**Exercise**
Below are the records; give the number of their lines that contain the word "数码管位选" and nothing more.
═══
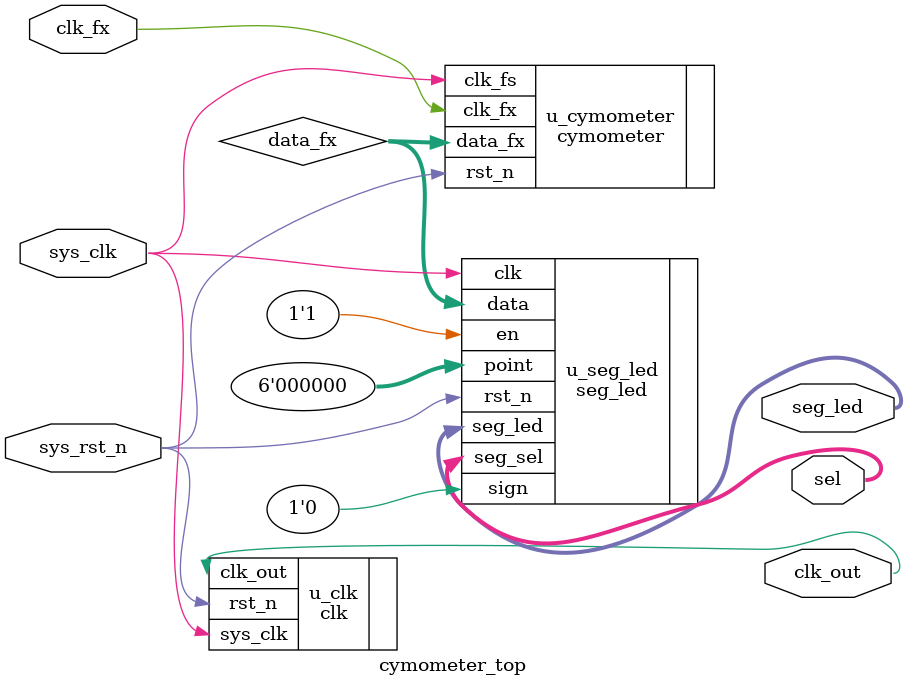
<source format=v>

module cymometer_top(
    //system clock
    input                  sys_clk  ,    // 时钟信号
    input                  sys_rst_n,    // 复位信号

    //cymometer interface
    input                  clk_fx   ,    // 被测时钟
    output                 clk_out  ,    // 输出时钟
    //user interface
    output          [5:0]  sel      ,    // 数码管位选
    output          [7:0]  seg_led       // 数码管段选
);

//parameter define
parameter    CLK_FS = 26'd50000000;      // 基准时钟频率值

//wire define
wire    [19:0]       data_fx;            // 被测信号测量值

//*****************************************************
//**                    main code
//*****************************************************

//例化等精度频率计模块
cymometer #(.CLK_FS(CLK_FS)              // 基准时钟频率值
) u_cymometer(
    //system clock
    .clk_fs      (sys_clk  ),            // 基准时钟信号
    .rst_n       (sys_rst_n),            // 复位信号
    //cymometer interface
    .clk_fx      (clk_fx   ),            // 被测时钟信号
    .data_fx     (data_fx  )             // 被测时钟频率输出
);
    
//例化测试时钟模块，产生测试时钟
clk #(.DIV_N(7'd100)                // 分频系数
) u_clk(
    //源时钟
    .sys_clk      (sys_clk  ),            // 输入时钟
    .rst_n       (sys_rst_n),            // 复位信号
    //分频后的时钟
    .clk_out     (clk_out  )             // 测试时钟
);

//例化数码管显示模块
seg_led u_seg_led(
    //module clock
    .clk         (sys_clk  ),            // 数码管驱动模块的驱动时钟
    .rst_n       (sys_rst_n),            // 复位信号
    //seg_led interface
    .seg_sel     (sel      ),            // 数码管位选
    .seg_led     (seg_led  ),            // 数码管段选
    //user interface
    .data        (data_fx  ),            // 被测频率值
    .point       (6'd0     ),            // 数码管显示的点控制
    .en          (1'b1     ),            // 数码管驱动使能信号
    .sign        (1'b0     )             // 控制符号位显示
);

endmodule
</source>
═══
**Solution**
2